**EXERCISE DATA:**

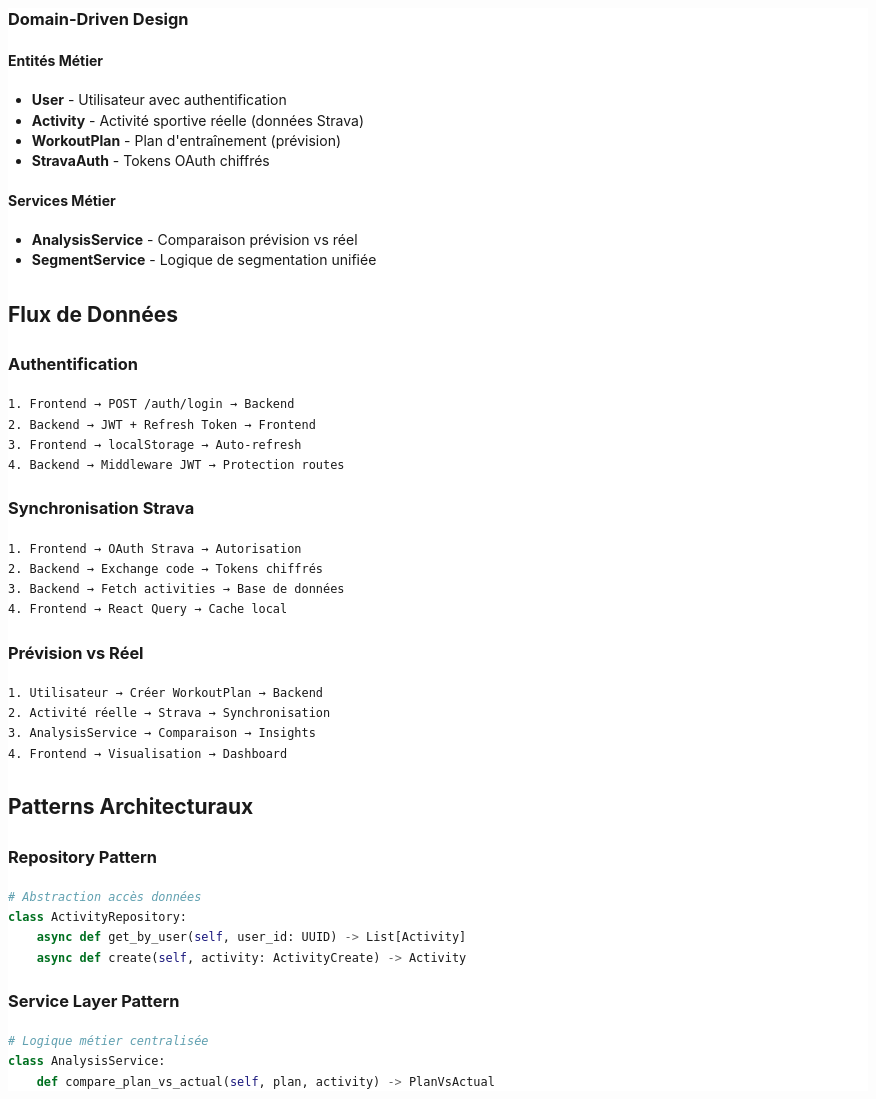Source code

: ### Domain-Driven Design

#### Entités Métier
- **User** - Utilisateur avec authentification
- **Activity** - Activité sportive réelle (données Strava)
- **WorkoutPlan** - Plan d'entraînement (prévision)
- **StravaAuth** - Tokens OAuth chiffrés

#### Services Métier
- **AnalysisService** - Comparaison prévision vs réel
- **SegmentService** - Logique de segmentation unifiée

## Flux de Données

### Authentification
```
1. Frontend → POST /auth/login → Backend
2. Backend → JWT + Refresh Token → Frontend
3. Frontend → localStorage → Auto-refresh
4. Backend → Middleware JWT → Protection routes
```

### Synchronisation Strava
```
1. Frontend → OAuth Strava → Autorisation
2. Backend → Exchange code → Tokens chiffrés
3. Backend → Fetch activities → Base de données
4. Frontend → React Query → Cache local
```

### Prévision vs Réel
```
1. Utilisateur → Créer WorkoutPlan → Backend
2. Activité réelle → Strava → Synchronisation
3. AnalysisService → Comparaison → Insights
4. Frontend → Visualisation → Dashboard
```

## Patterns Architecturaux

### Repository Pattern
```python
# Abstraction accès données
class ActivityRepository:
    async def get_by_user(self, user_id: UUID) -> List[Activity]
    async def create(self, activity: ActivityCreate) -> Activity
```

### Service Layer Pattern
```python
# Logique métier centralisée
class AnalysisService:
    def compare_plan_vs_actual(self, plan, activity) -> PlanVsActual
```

* * *

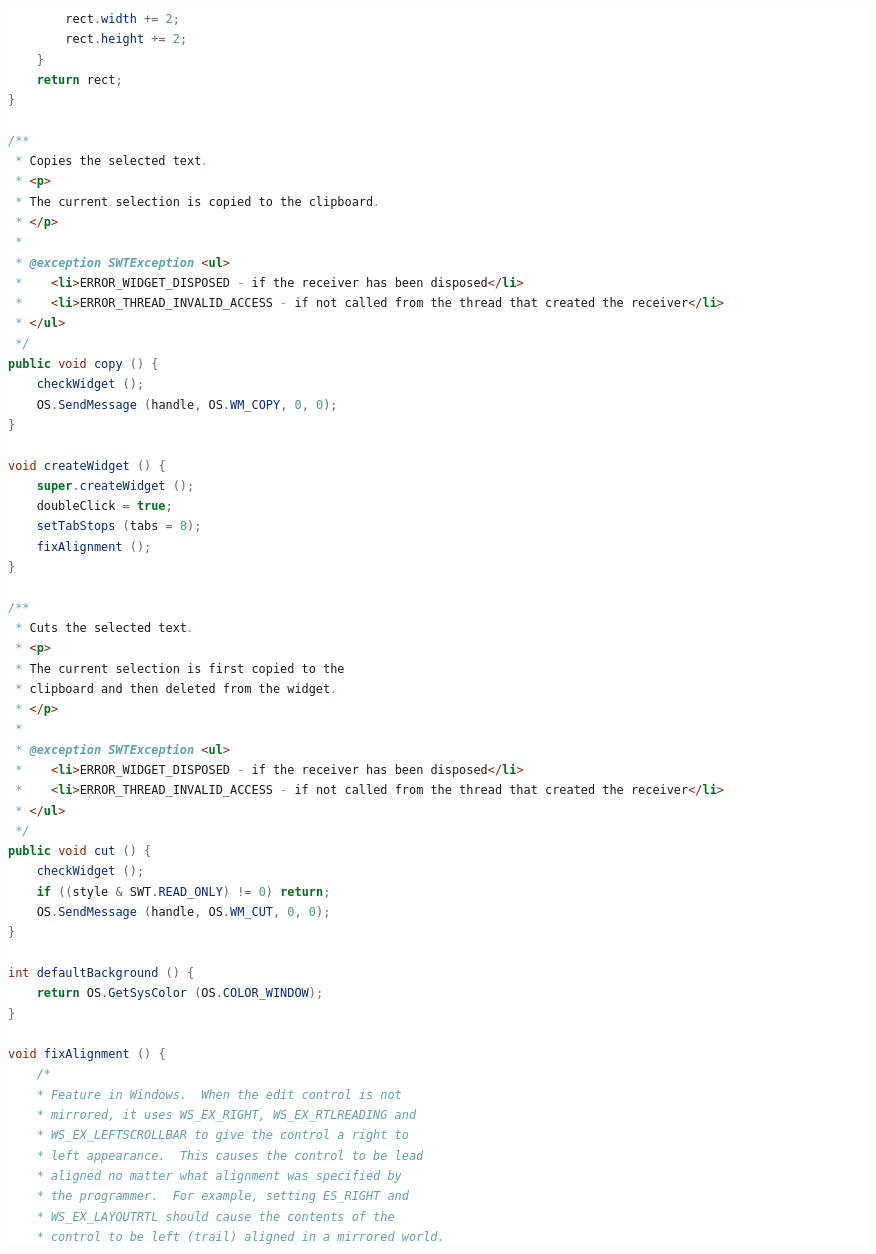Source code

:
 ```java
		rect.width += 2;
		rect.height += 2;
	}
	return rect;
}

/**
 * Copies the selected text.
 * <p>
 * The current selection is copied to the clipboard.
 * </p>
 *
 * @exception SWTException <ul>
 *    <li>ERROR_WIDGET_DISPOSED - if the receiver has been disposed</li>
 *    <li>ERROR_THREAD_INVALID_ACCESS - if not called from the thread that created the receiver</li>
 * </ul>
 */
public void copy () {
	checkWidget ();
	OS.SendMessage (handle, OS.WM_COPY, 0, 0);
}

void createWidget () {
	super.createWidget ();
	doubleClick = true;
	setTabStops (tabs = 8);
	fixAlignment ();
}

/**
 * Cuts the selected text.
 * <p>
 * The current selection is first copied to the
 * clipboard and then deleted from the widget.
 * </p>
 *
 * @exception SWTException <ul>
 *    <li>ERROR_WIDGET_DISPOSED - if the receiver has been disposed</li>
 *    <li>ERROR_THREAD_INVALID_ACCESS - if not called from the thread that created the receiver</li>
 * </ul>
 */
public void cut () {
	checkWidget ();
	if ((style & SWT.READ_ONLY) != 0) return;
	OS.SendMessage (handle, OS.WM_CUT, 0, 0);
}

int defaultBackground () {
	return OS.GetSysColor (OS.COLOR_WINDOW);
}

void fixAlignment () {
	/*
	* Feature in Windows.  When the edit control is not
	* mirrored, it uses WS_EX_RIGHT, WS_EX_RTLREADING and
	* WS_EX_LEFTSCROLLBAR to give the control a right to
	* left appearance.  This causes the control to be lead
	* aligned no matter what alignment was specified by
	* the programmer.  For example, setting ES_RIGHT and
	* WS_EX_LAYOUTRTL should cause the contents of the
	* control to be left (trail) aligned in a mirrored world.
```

...

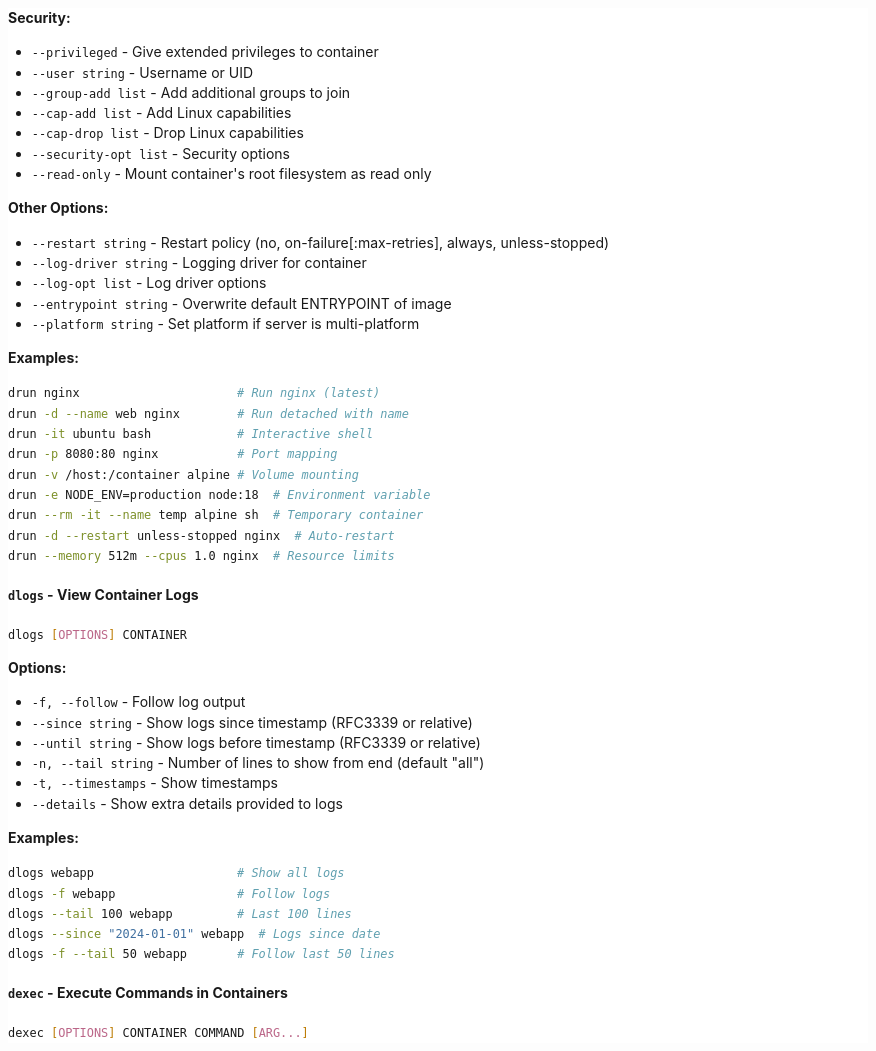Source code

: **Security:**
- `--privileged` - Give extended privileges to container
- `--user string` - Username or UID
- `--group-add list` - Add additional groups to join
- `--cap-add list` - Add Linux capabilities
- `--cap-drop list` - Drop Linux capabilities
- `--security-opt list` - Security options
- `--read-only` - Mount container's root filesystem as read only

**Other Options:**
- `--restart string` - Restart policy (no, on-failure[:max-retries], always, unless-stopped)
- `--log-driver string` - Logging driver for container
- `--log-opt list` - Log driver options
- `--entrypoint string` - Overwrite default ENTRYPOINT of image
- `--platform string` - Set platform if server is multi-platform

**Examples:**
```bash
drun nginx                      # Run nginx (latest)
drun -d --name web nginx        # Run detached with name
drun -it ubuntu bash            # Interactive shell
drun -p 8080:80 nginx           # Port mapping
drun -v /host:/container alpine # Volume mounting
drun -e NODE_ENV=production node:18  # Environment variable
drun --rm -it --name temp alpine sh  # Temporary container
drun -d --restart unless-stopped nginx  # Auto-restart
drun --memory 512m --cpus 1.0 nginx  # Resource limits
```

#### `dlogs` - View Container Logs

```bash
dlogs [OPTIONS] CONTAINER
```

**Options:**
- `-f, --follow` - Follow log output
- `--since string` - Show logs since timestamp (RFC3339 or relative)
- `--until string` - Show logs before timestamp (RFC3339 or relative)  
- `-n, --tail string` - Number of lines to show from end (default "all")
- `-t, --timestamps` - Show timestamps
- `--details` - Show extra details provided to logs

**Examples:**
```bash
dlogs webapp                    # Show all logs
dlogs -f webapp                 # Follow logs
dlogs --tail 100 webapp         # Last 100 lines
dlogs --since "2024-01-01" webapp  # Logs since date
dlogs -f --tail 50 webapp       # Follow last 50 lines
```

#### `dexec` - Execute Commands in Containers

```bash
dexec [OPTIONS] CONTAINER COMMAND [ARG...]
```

**WHAT IS EXPECTED:** Please give the number of lines in the data above that contain the word "OAuth", with nothing else.

**RESPONSE:** 2